Many people buy two-wheelers and cars on loans from banks and non-banking finance companies. When the buying falls, the total amount of loans given by banks also comes down. When banks don’t get enough loans, they need to cut interest rate on their deposits.

When this happens, people who are saving towards a goal, need to save more. This means they need to cut down on their consumption. Further, people who are largely dependent on interest from bank deposits will see their incomes fall. This means, they need to cut down on their consumption as well. So works the vicious cycle.

This cycle will also lead to a fall in companies’ earnings. A Business Standard results tracker for 1,946 companies reveals that the sales of these companies for April to June 2020 were down 23.1% compared to what it was in the same period in 2019. The net profit for these companies was down 60.8%.

The stock market does not wait for things to happen. It discounted for this possibility and the Nifty fell by 32.1% between end-February and March 23. The market was adjusting for an era of falling company earnings. But it didn’t stay at those low levels and has rallied by more than 50% since then.

The trouble now is that the valuations are way off the chart. The price-to-earnings ratio of the Nifty 50 index, as of August 28, stood at 32.92. This means, investors are ready to pay close to Rs 33 for every rupee of earning for stocks that make up the Nifty 50 index. Such a level has never been seen before. Not during the dotcom bubble era, not even during early 2008 when the stock market rallied to its then highest level.

Why has the stock market jumped so much? Does this mean that companies’ earnings will jump high in the near future? Not at all. The Covid-induced recession is not going to go anytime quickly. Also, the pandemic is now gradually making its way into rural India.

So, why is the stock market rallying? The Western central banks, led by the US Federal Reserve, have printed a lot of money post-February to drive down interest rates and get people and businesses to borrow and spend. The Federal Reserve has printed more than $2.8 trillion between February 26 and August 5. Some of this money has made it into India.

During this financial year, foreign institutional investors have net invested a total of Rs 83,682 crore into Indian stocks, after slacking off on India over the last few years. The stock market rally is clearly an impact of the easy money policies being run in much of the West.

Further, the participation of retail investors in the stock market has increased this year. Between December 2019 and June 2020, the number of demat accounts rose by 3.9 million to 43.2 million accounts, a 10% rise. In fact, just between end-March, after a total lockdown was introduced to tackle Covid-19, and June, 2.4 million new demat accounts were opened.

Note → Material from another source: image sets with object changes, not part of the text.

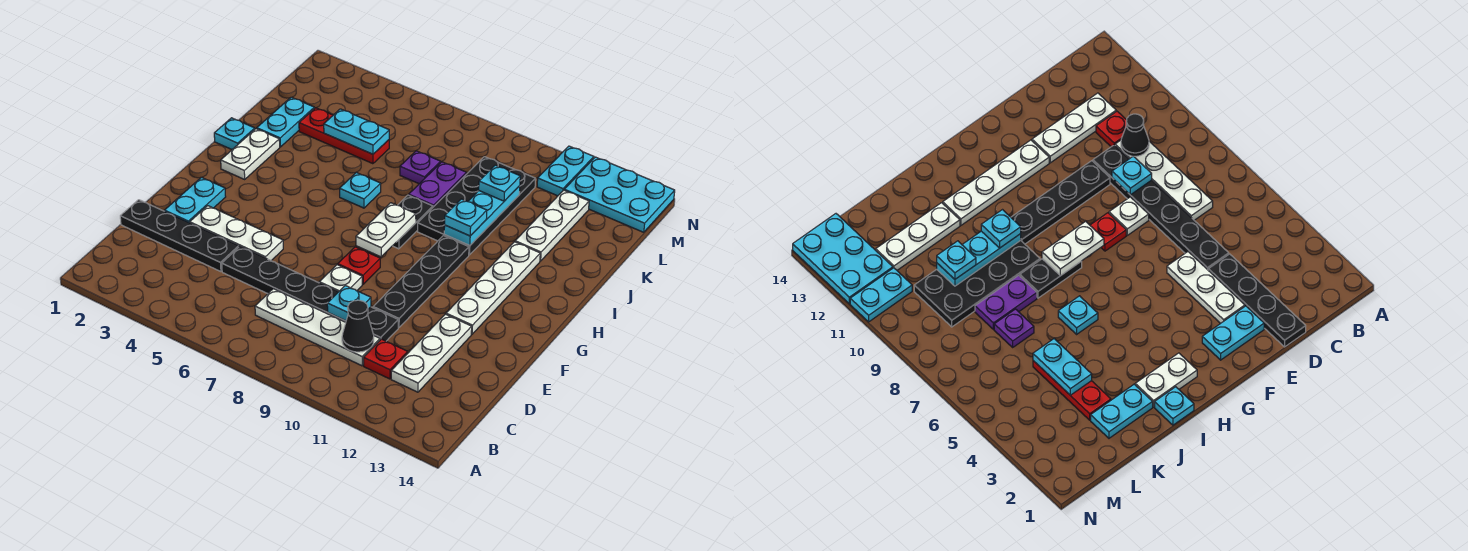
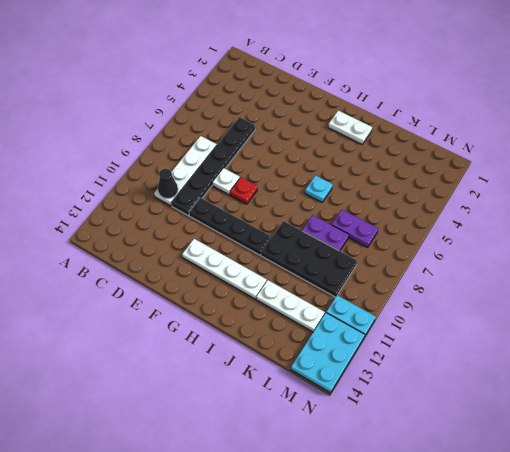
purple plate K7:L7 level 1 -> purple plate K7 level 1
none -> red plate C11 level 1
none -> white plate C12:E12 level 1
none -> black plate D1:D4 level 1
none -> cyan plate E2:F2 level 1

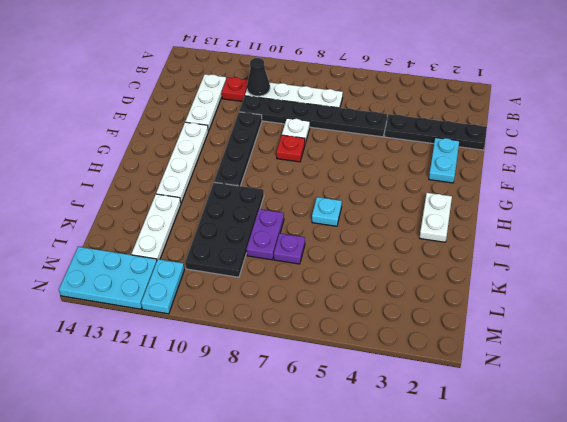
none -> white plate E3:E5 level 1
none -> black plate H8:I8 level 1
none -> cyan plate I1 level 1
none -> cyan plate J2:K2 level 1

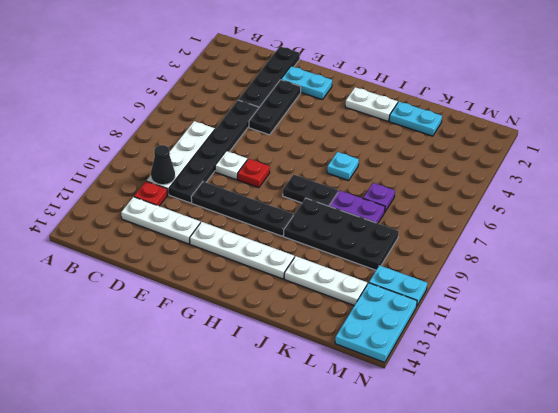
black plate E3:E5 level 1 -> white plate E3:E5 level 1
none -> cyan plate I1 level 1
none -> red plate K3:K5 level 1
none -> cyan plate D9 level 2
none -> white plate G8:H8 level 2

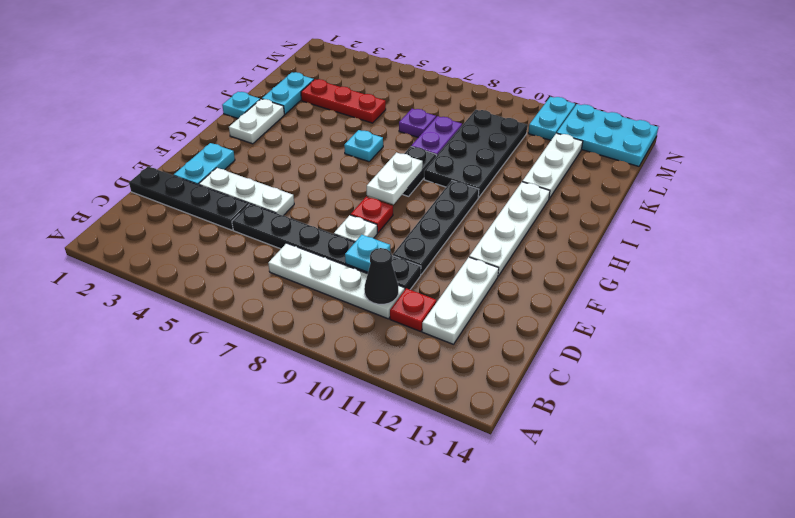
none -> cyan plate I10:K10 level 2
none -> cyan plate K4:K5 level 2
none -> cyan plate I10 level 3
none -> cyan plate K10 level 3

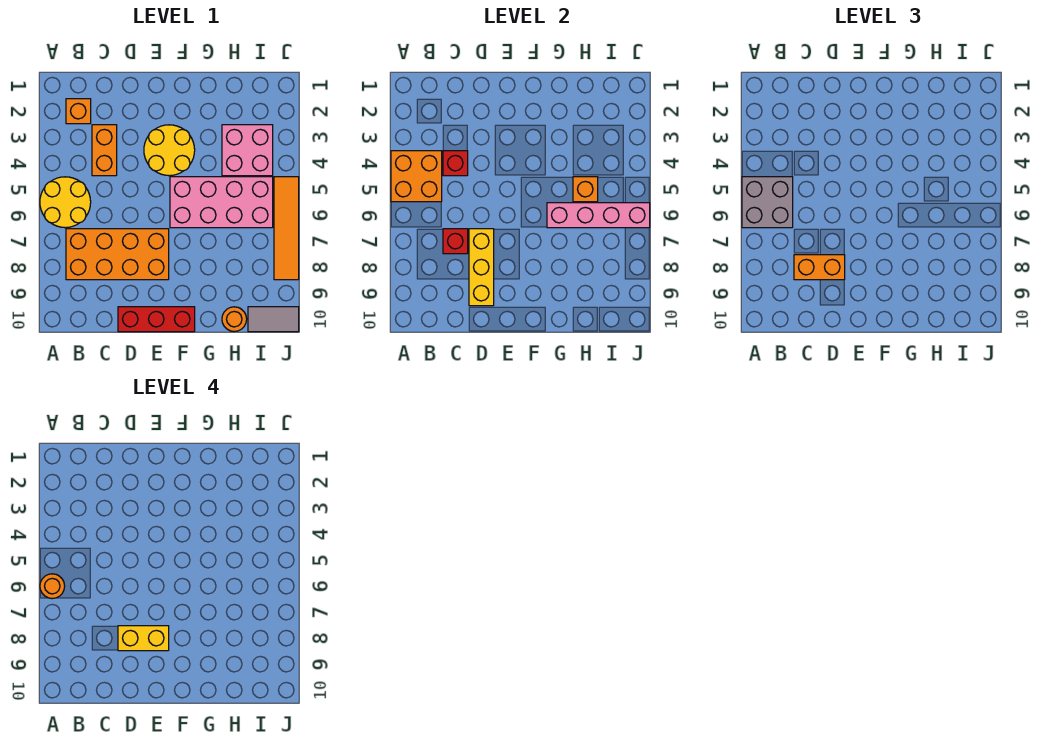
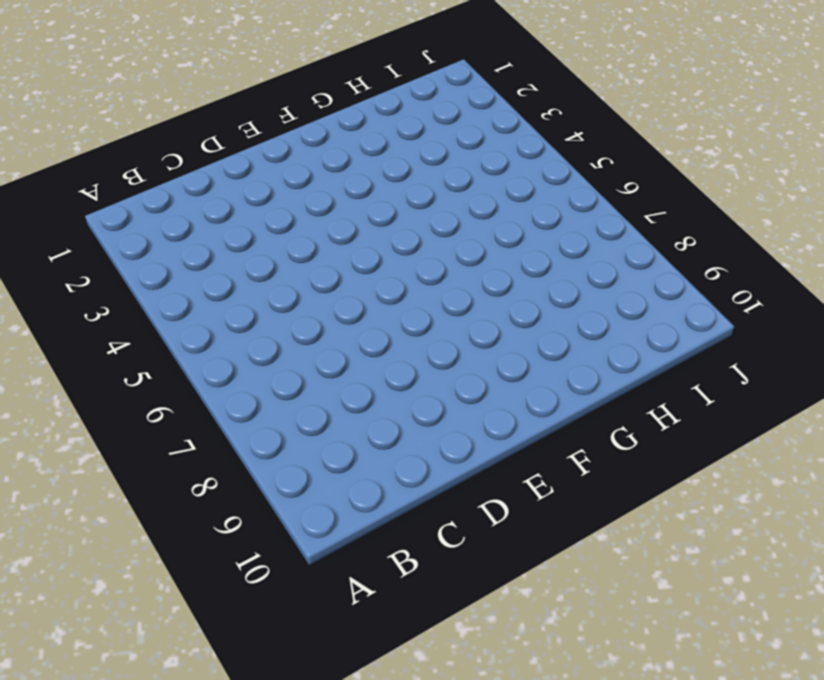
none -> yellow round brick A5:B6 level 1
none -> orange brick B2 level 1
none -> orange brick B7:E8 level 1

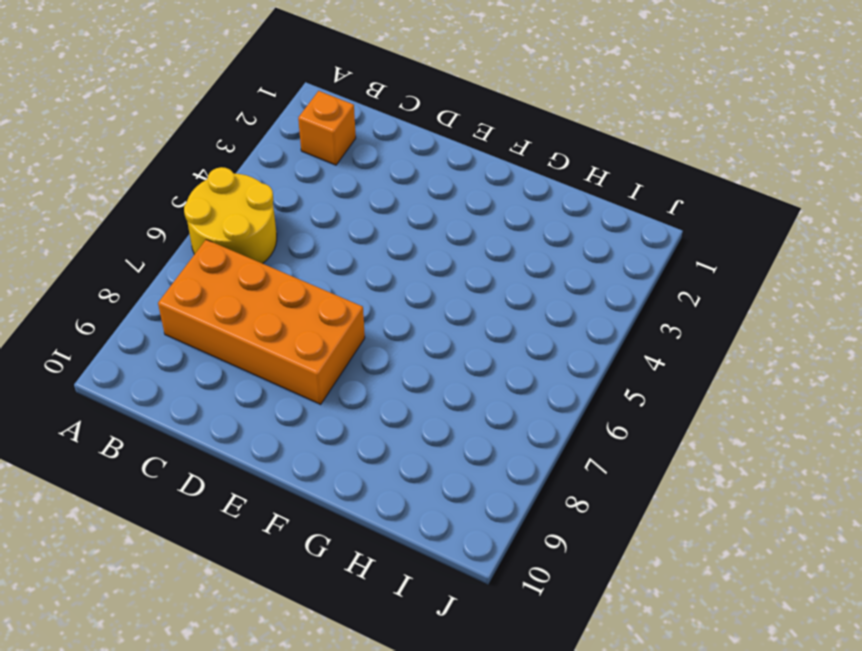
none -> orange brick C3:C4 level 1
none -> red brick D10:F10 level 1
none -> yellow round brick E3:F4 level 1

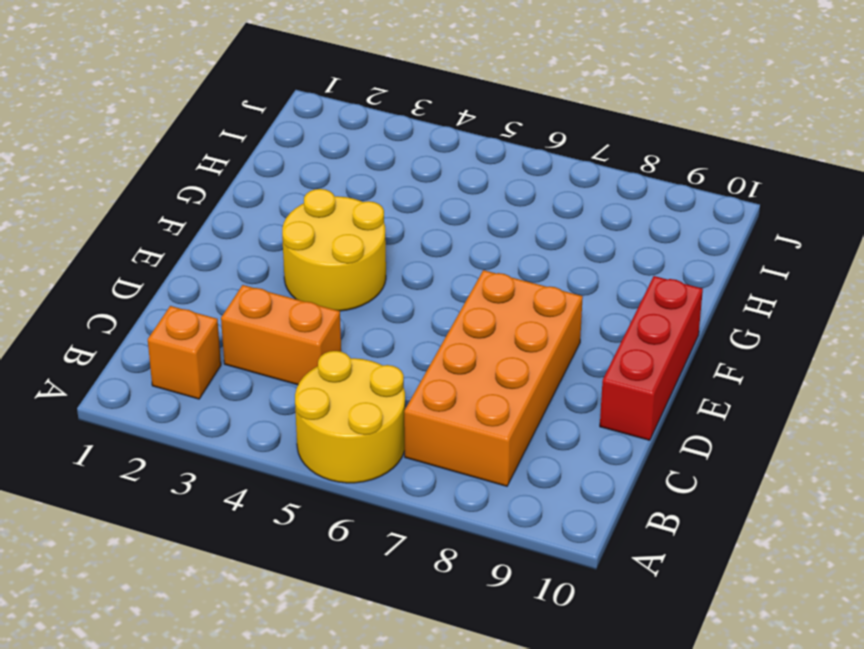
none -> pink brick F5:I6 level 1
none -> pink brick H3:I4 level 1
none -> orange round brick H10 level 1

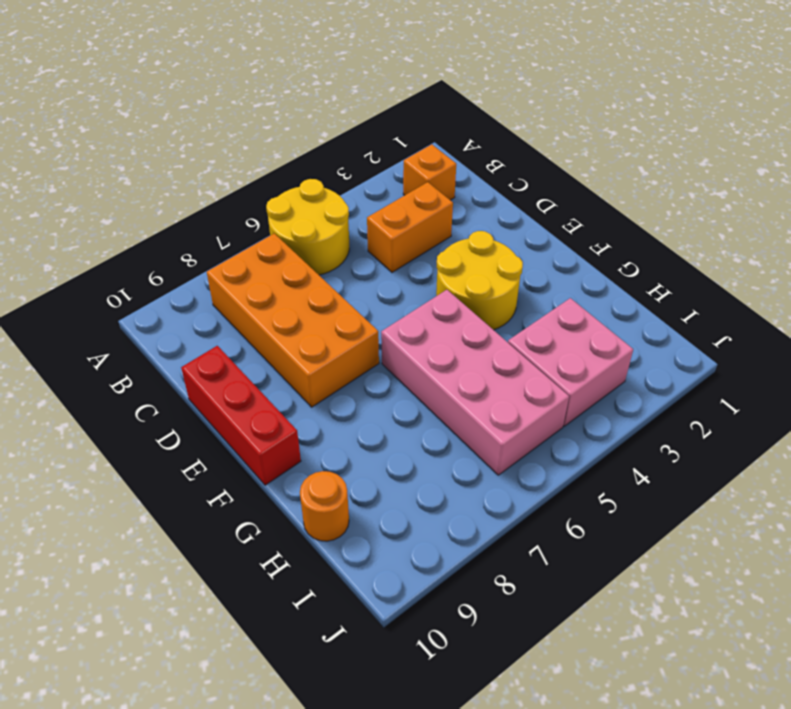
none -> grey tile I10:J10 level 1
none -> orange tile J5:J8 level 1
none -> orange brick A4:B5 level 2

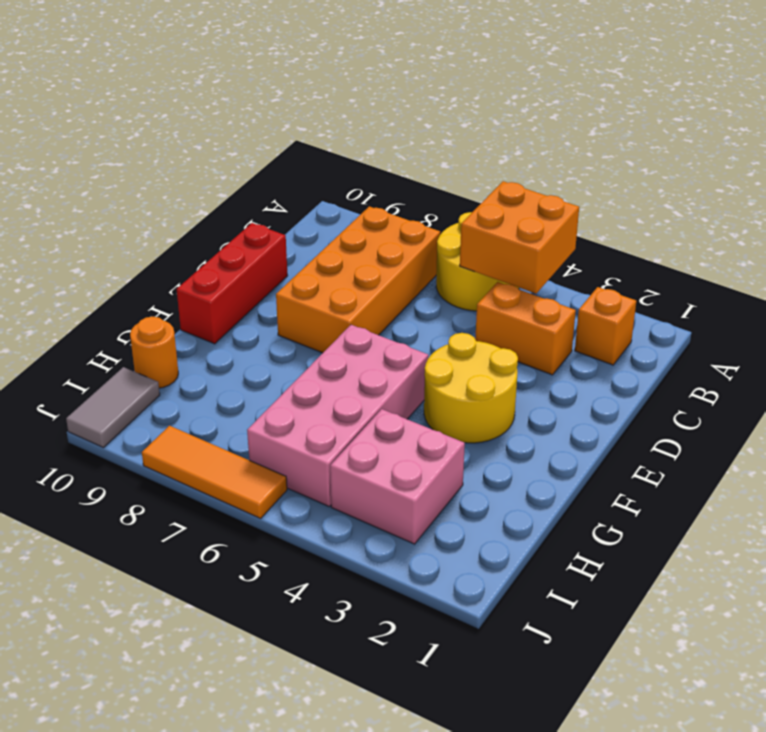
orange tile J6:J8 level 1 -> orange tile J5:J8 level 1
none -> red brick C4 level 2
none -> red brick C7 level 2
none -> yellow brick D7:D9 level 2

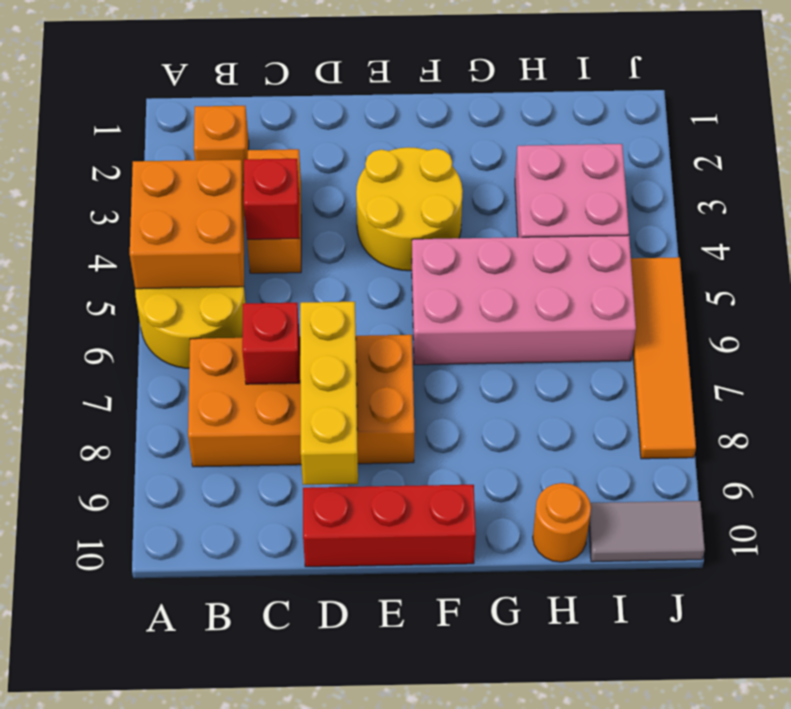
none -> pink brick G6:J6 level 2
none -> orange brick H5 level 2
none -> grey brick A5:B6 level 3

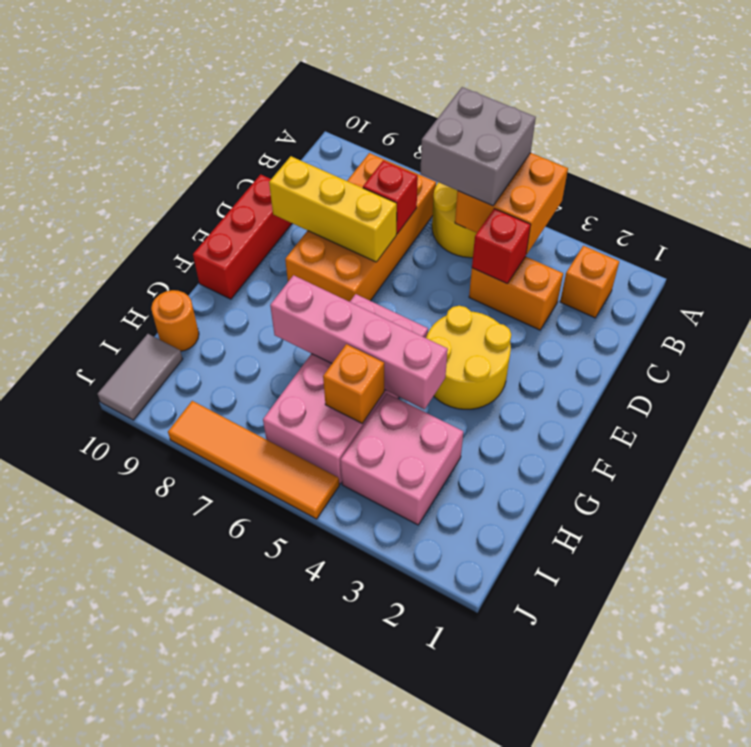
pink brick G4:G7 level 2 -> pink brick G6:J6 level 2
none -> orange brick C8:D8 level 3
none -> orange round brick A6 level 4
none -> yellow brick D8:E8 level 4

The latest monthly bulletin of Securities and Exchange Board of India, the stock market regulator, points out: “We have seen a huge surge in participation of retail investors in the equity market in the last few months. The fact that there is also a surge in opening up of demat accounts suggests that many of these retail investors are perhaps first-time investors in the stock market.” With after-tax return on bank fixed deposits down to 4-5%, when inflation is close to 7%, these investors are coming to the stock market in search of higher returns.

The question is, with the stock market at all-time high valuations, will their good times last? Or once the dust settles, will another generation of investors come to see investing in the stock market as gambling? On that, your guess is as good as mine.